Desmond sat by him, and pulled Shaun's handkerchief out of his right pocket, holding it out wordlessly.

Shaun took it without a thanks, and wiped his teary eyes. The wind was picking up a bit, and it pulled a springy bough laden down with small purple flowers over their heads, and the petals scattered wildly over the two of them. Desmond dusted them off his lap, silent.

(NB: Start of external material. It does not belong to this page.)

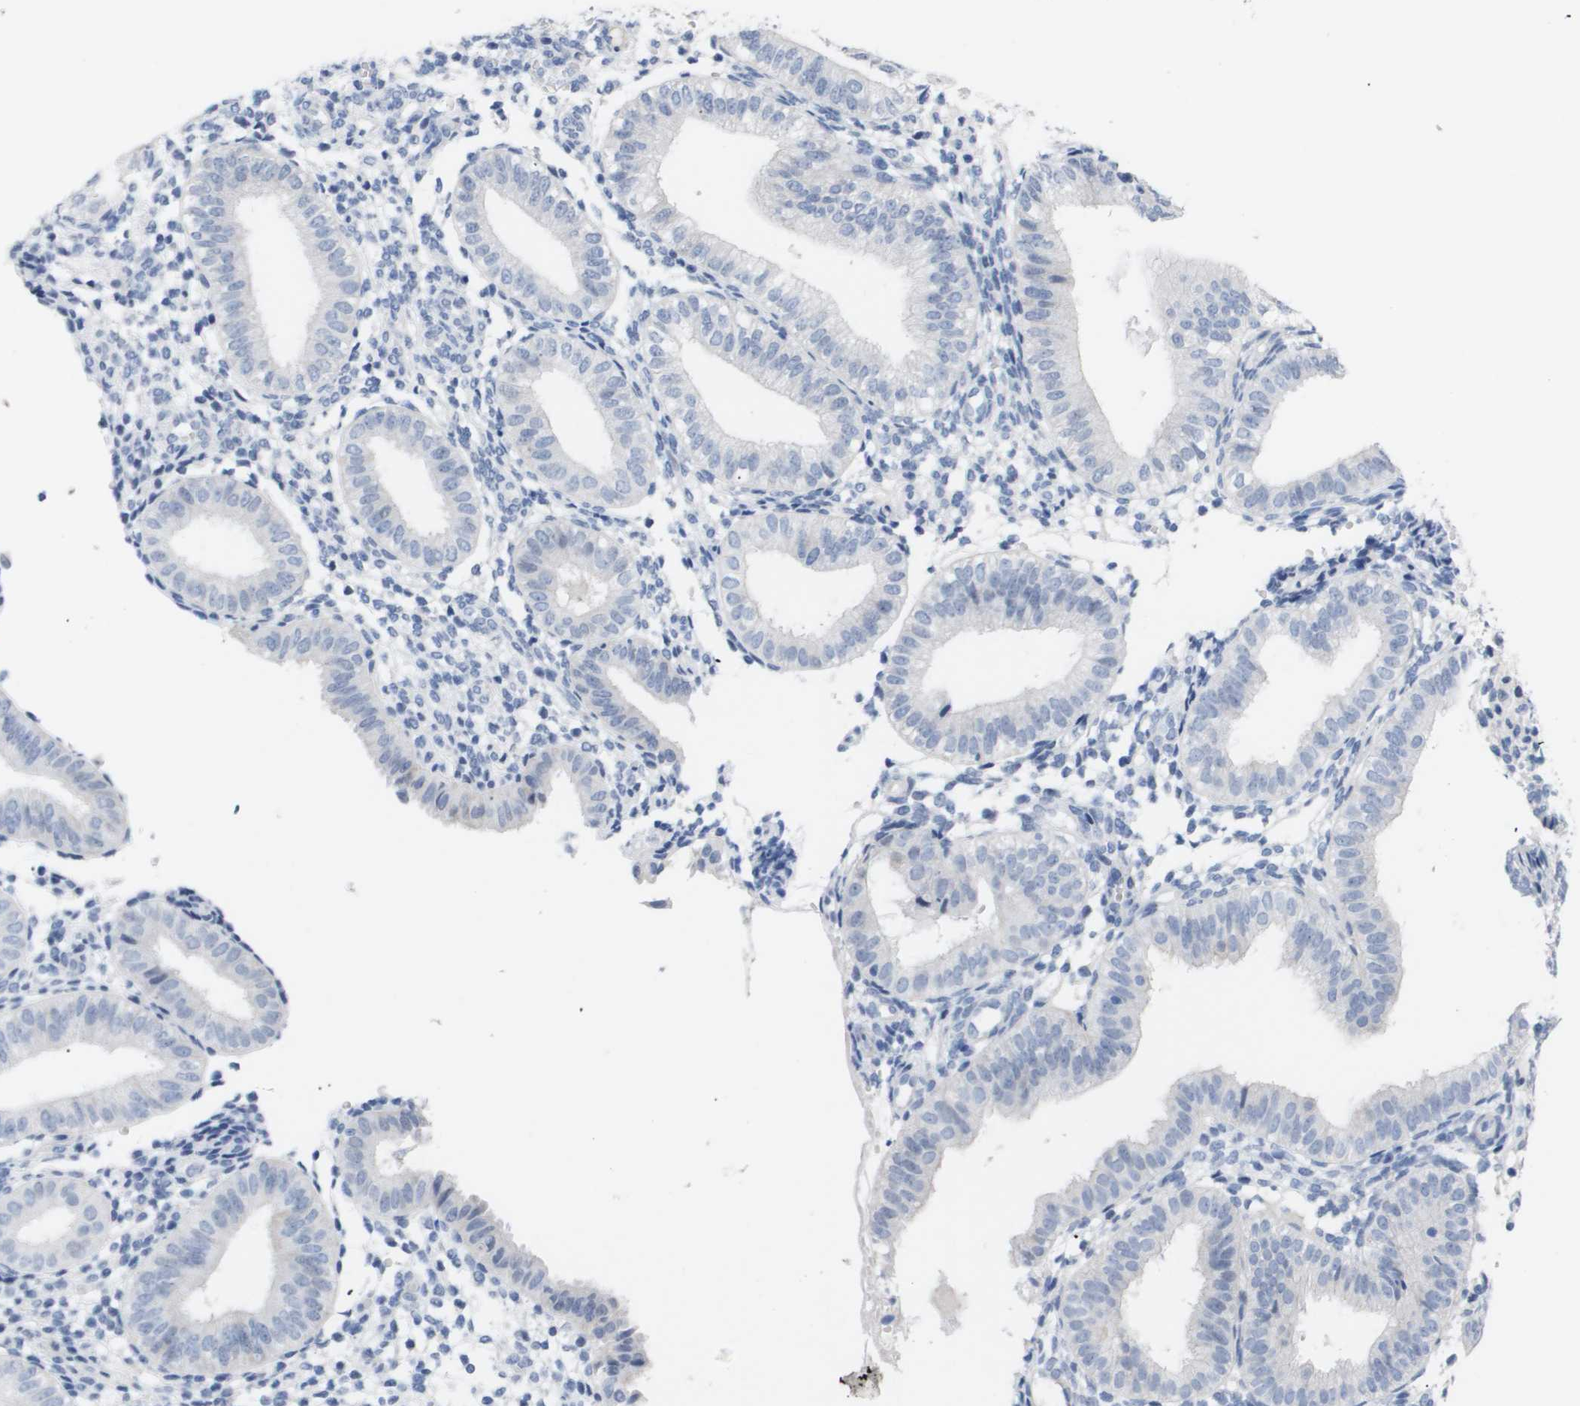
{"staining": {"intensity": "negative", "quantity": "none", "location": "none"}, "tissue": "endometrium", "cell_type": "Cells in endometrial stroma", "image_type": "normal", "snomed": [{"axis": "morphology", "description": "Normal tissue, NOS"}, {"axis": "topography", "description": "Endometrium"}], "caption": "This is a histopathology image of IHC staining of benign endometrium, which shows no expression in cells in endometrial stroma.", "gene": "CAV3", "patient": {"sex": "female", "age": 39}}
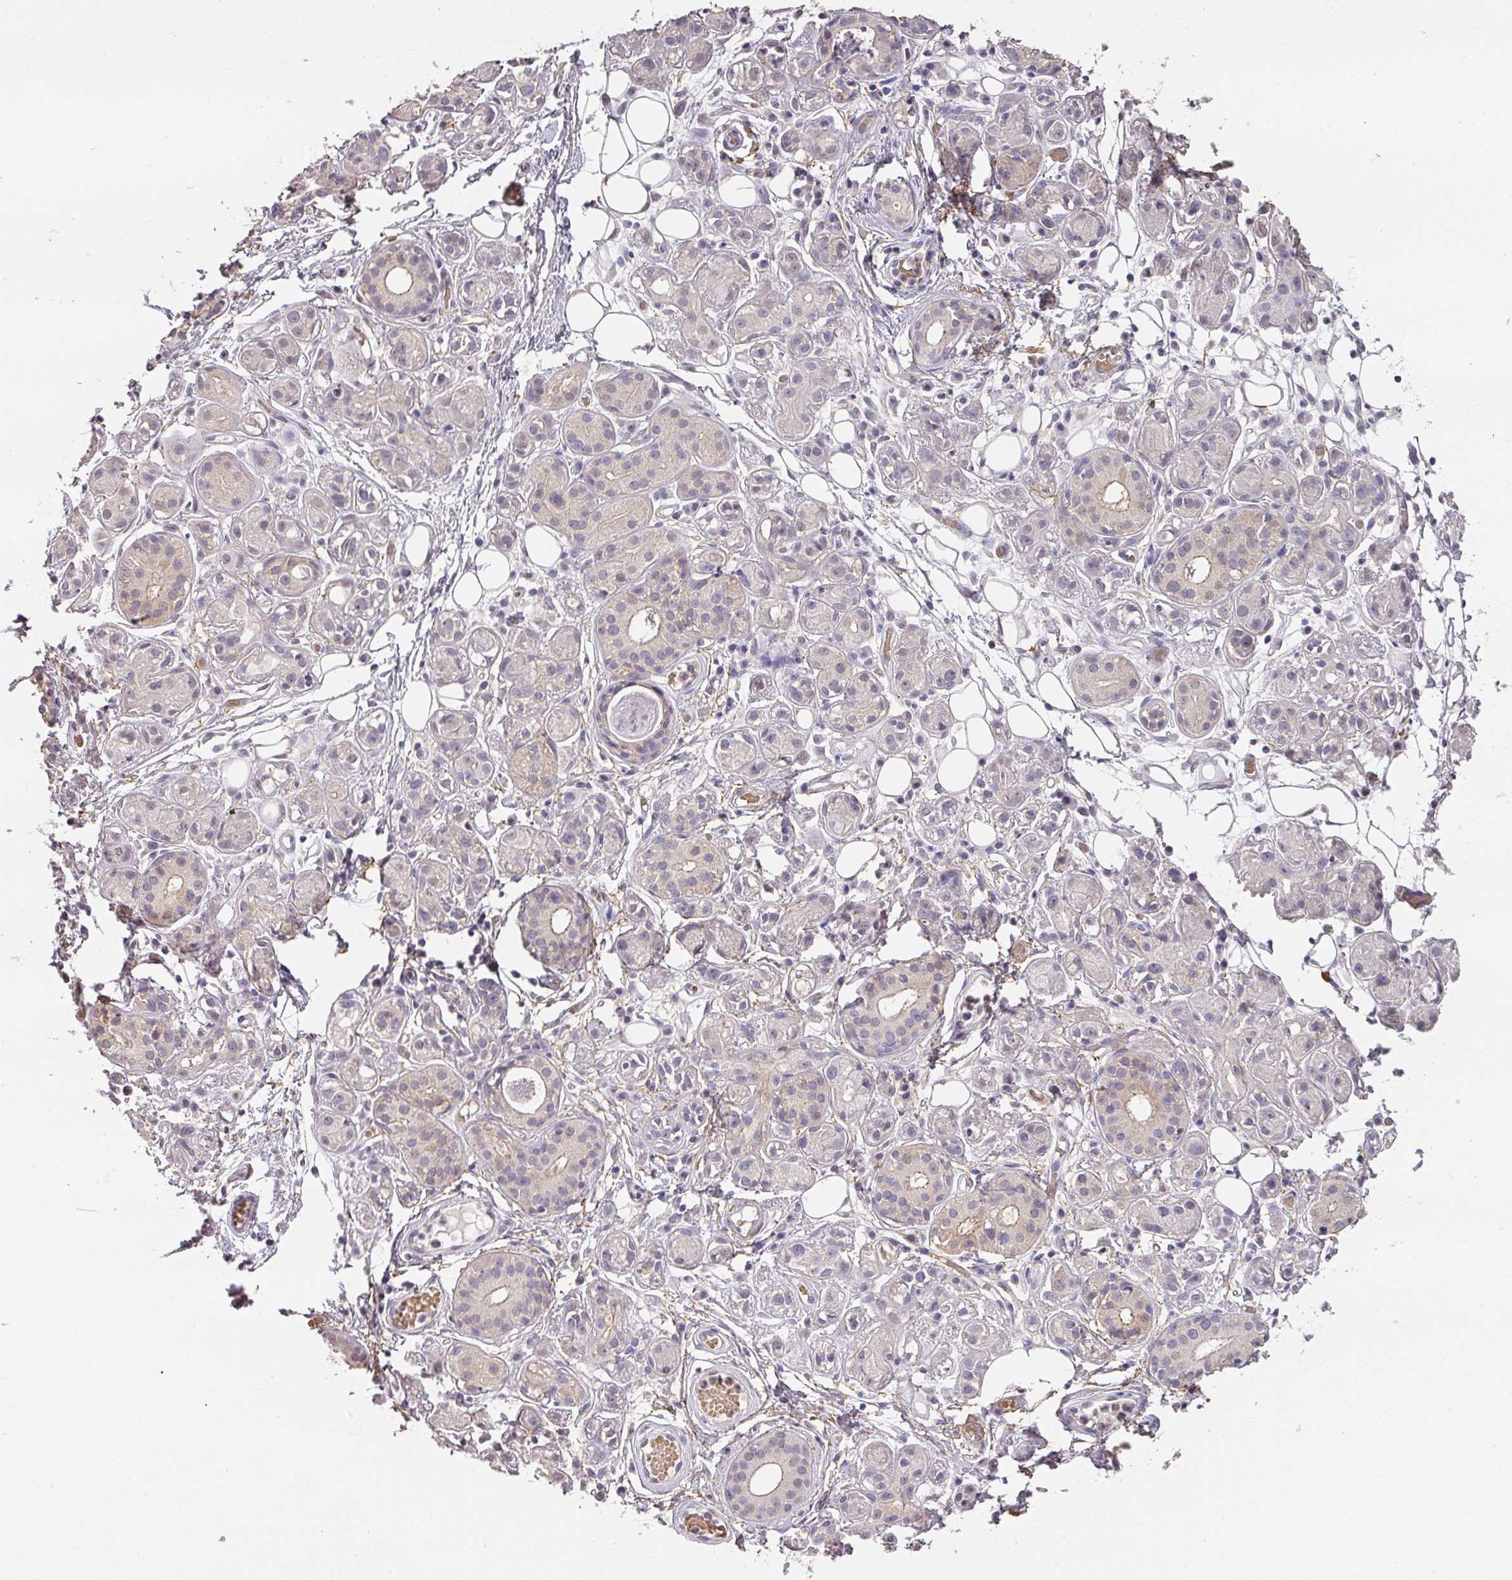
{"staining": {"intensity": "weak", "quantity": "25%-75%", "location": "cytoplasmic/membranous"}, "tissue": "salivary gland", "cell_type": "Glandular cells", "image_type": "normal", "snomed": [{"axis": "morphology", "description": "Normal tissue, NOS"}, {"axis": "topography", "description": "Salivary gland"}], "caption": "Immunohistochemical staining of unremarkable human salivary gland displays weak cytoplasmic/membranous protein positivity in about 25%-75% of glandular cells.", "gene": "FOXN4", "patient": {"sex": "male", "age": 54}}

"I thought you weren't coming," Shaun admitted, though the words had to be forced to leave his mouth. "I thought you'd changed your mind."

"Babe," Desmond said, and swung his arm around Shaun's shoulders in such an over-exaggerated manner that Shaun had to smile, "I took down a company for you; a little ol' wedding's not gonna frighten me off." The smile grew just a tinier bit, more for the exaggeratedly American accent than the actual words. "Your Momma, on the other hand..."

"Right. Took down a company, yet you are terrified of old ladies." Shaun's smile dipped a little, crushed against the solid wall of Desmond's chest as the strong American all but dragged him into his lap for a hug, and he wasn't sure what he'd been thinking before. It all seemed stupid, now, with Desmond hugging him the way he always hugged him after work (like they'd never see each other again) and the American's familiar hard, toned body, and his broad, muscled arms, against him and around him.

He kissed the top of Desmond's head, though it was greater than the bartender deserved, and squealed in mild shock as the world suddenly shot up a couple of feet. His legs were lifted off the ground - and Desmond spun with him, underneath a rainfall of lavendar petals, and then placed Shaun back down.

That infectious grin - lopsided because of the scar - flickered on and didn't go out. "I can't wait. Come on, Shaun, let's go, we'll mingle with the guests a couple hours, then we'll take off. Can't wait to get you alone, Mister Hastings."

Shaun swallowed a flirtatious comment back, paranoid that Mum would be perched just behind the doorway to listen in, and nodded his head. He allowed Desmond to walk in first; heard the smattering of 'Desmond!' and 'Boy!' (his mum).

They were really going to do this. Here and now and in front of friends and family -- this was happening. This was real.

Shaun closed his eyes, and steeled himself -- the castle had first been a bishop's hall, which was then converted to a castle in 1129 by the Chancellor of King Henry the First and it had been held under siege during the first Baron's War that occured during the reign of King Stephen.

Re-opening his eyes, Shaun took a last look out at the background - the rolling hills were green and vibrant, and here and there, white stones and turrets rose in sight. Desmond had picked this place, just because he'd thought he'd like having a historical background.

That was, granted, quite a nice thing that Desmond had done - but Shaun still dawdled on his way in.